JF's artistic practice is located firmly in the tradition of a studio-based artist, whose sources are gleaned from outside the studio. Her work has been driven by memories of growing up in an African landscape of extraordinary splendour, and by the loss of home and country. Since leaving apartheid South Africa, she has travelled extensively with sketchbook and camera in search of warm luminous landscapes and to make studies in the ethnographic sections of museums. Part of each year is spent painting in a studio by the water's edge in the Ku-ring-gai National park, Pittwater, Sydney, where her family has settled, and from where the ongoing series 'Ancient Earth, Australia' is derived. From 2001 to 2008 she spent periods working in a studio in the south of France.
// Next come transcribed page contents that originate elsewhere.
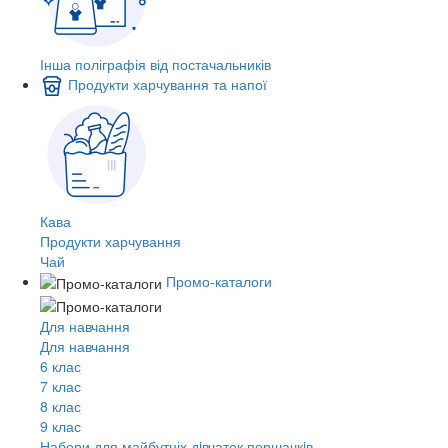
Інша поліграфія від постачальників
Продукти харчування та напої
Кава
Продукти харчування
Чай
Промо-каталоги
Для навчання
Для навчання
6 клас
7 клас
8 клас
9 клас
Набори для майбутніх дiвчаток першачкiв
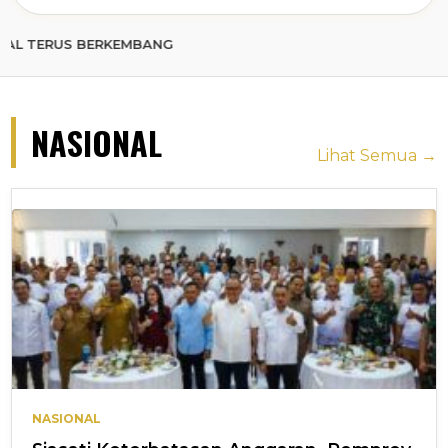
 BERKEMBANG
NASIONAL
Lihat Semua →
NASIONAL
Paintings from this time were shown at her solo exhibition 'L'Oeil du Palmier' at the Crane Kalman Gallery in London in 2004, as well as in her solo exhibition in 2007 'Paintings from an Itinerant Life', which also included paintings from her Australian experience.
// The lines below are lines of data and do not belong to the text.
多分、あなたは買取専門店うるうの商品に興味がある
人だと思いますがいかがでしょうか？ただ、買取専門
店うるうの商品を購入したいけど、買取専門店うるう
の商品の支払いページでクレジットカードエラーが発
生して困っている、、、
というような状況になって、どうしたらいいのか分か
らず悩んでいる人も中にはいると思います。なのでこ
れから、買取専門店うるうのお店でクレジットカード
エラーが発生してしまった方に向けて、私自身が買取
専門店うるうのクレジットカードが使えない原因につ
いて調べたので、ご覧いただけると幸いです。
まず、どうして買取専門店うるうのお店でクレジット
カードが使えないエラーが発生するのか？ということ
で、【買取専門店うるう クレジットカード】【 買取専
JF has always felt an aesthetic affinity with the ancient, both geological and cultural. She has derived much from the elemental and mythical languages of the art of early cultures. Growing up in South Africa, she recognised the vitality of Bushman art, lacking in exposure as she was to great examples of Western Art. In Greece and Italy she was drawn to the art of the Minoans, Etruscans and the Byzantines. In addition, the notion of palimpsest, derived from the layering of history on the ancient walls in Rome - with their residual fragments in odd juxtapositions - informed the direction of her work.

Though her paintings are strongly organic in form and method, they are in no way topographical with regards to landscape. Whilst some may convey a spirit of place, others may transmogrify through the process of painting itself. William Blake's idea of seeing 'a world in a grain of sand, and a heaven in a wild flower' defines more aptly her relation to landscape. She finds herself increasingly drawn to the close-up view, the found object (as in her 'Bark Series') and especially those aspects of the natural world that lend themselves to abstraction and transmutation (for example, the scribble-bark eucalypt in Australia).

The interaction between the dual sources of her work - natural and cultural - has become increasingly apparent. 'Reliquiae' (a natural relic) is a frequent title of her paintings; a natural form may appear like a museum fragment. Conversely, the markings on an old Spanish tile may transmute into a biological diagram.Decorative and ornamental elements drawn from her sketchbooks may reappear in a large painting in an organic form relating the motifs to their source in the natural world.

Clearly a process of transmogrification is at the heart of her practice. To this end, the use of chance in her method of painting plays a key role. Her use of an instinctive wandering line in the initial drawing may be subverted by the flooding of diluted paint.This serves to trigger the associative potential of colour resonance and patina. It is as if memory encounters possibility as she works. She sees chance as the creative partner of intention, and the element of surprise in the transformative process, the spur towards her aesthetic prediliction for an 'odd poetry'. Whilst keenly observing changes in the art world, her own work is strongly personal in motivation. For over thirty years it has grown under its own impetus.